Supporters are touting this measure as one of the strictest in the nation, hoping to avoid the fallout in other states such as Colorado and California that have looser medical marijuana guidelines.
The Illinois bill is a four-year pilot program designed as a compassionate measure to allow those with 33 chronic or deeply debilitating illnesses specifically outlined, including multiple sclerosis, HIV/AIDS and cancer, to obtain marijuana to relieve their pain. They would be authorized for one year at a time.
“Many of these people are dying,” the bill’s sponsor, Alton Democrat Sen. William Haine said, and are forced to take medication with severe or adverse side effects. “They shouldn’t be relegated to this.”
Patients and their caregivers would have to pass background checks by the state police and would have their eligibility to buy and possess marijuana permanently revoked if they violate the bill’s guidelines. The state will require each patient to have a satisfactory “bona fide” relationship with the physician prescribing their medical marijuana as a way to sort out healthier or younger individuals hoping to obtain the drug for recreational use.
Patients approved by their doctors can buy 2.5 ounces of marijuana every two weeks.

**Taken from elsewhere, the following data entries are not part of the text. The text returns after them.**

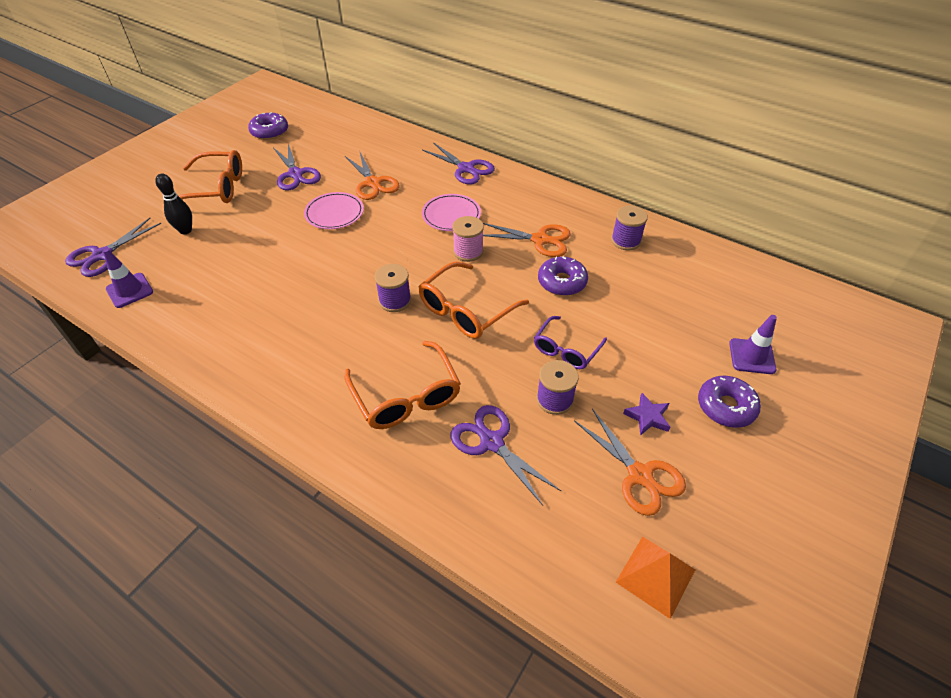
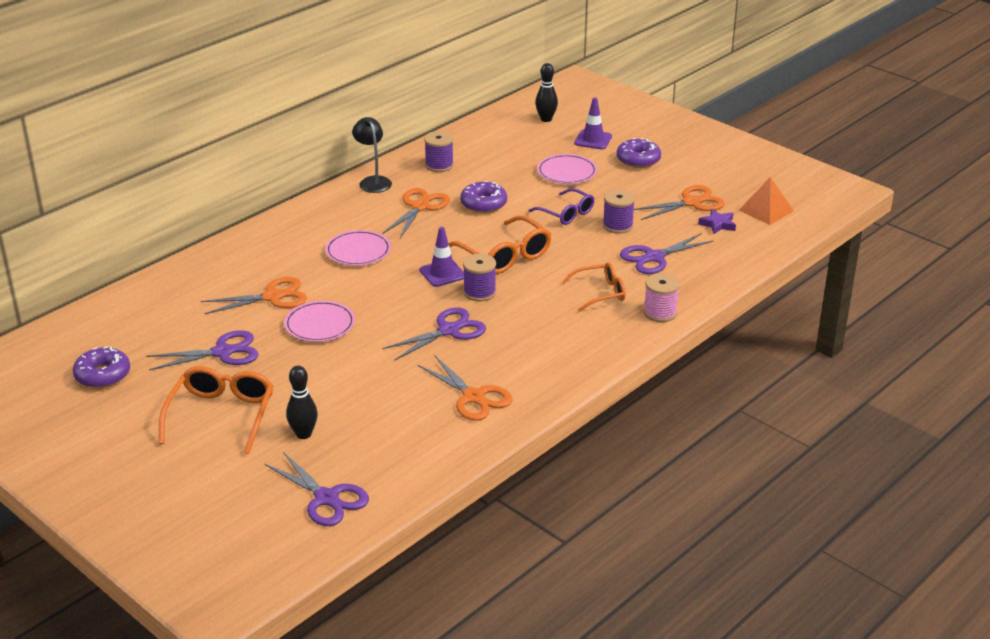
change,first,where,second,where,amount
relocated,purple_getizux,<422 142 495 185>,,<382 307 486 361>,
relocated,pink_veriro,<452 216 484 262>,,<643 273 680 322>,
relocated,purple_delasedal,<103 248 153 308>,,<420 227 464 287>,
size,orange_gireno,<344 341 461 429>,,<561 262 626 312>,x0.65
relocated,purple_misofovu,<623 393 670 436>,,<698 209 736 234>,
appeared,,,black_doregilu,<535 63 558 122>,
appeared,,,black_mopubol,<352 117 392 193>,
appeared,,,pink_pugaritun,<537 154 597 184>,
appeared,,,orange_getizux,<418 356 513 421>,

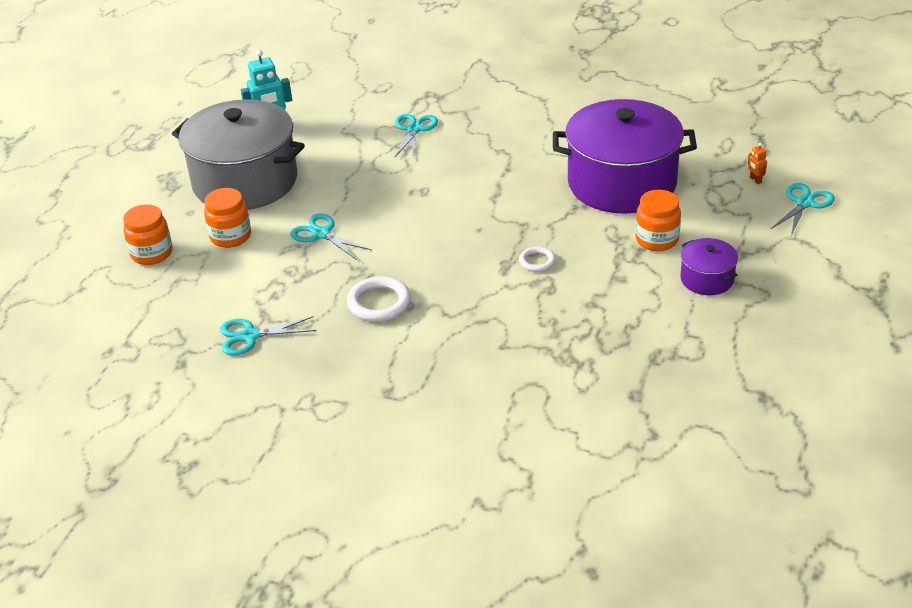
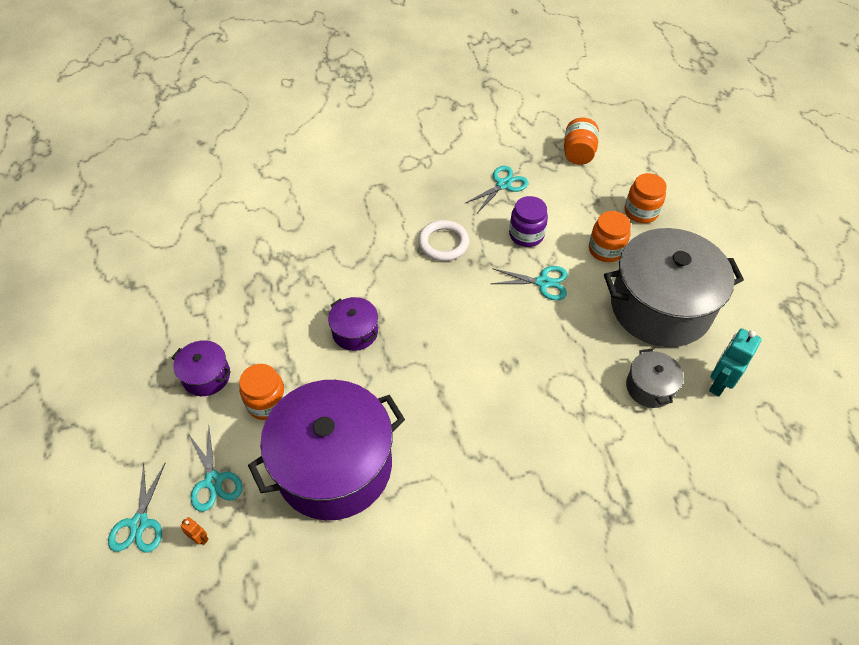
change,first,where,second,where,amount
relocated,turquoise_getizux,<394 114 438 158>,,<188 426 242 512>,
exchanged,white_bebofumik,<519 246 556 272>,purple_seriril,<328 297 378 351>,
appeared,,,orange_kamusuzul,<564 118 599 165>,
appeared,,,purple_kamusuzul,<509 196 548 247>,
appeared,,,grey_seriril,<626 349 683 408>,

The state will keep electronic records to ensure they cannot exceed their allowed quota. Marijuana smoking in public would not allowed, and any marijuana transported by patients from state-approved dispensaries has to be kept in a sealed container.
Haine said the costs for maintaining the program would be paid by fees established by the Department of Public Health, Department of Agriculture and state police for authorizing possession cards, regulating growing centers and distributors and conducting background checks.
“The users that are in this system have to pay [for] it,” Haine said.
Opponents have expressed concerns that the bill will lead to unintended consequences, such as encouraging more recreational use and drug addiction among teenagers and others.
“For every touching story,” Lebanon Republican Kyle McCarter said, “there are a thousand times more parents that will never be relived from the pain” of losing a child to addiction." The bill would equate marijuana to “all these basic drugs that we trust are safe,” McCarter said.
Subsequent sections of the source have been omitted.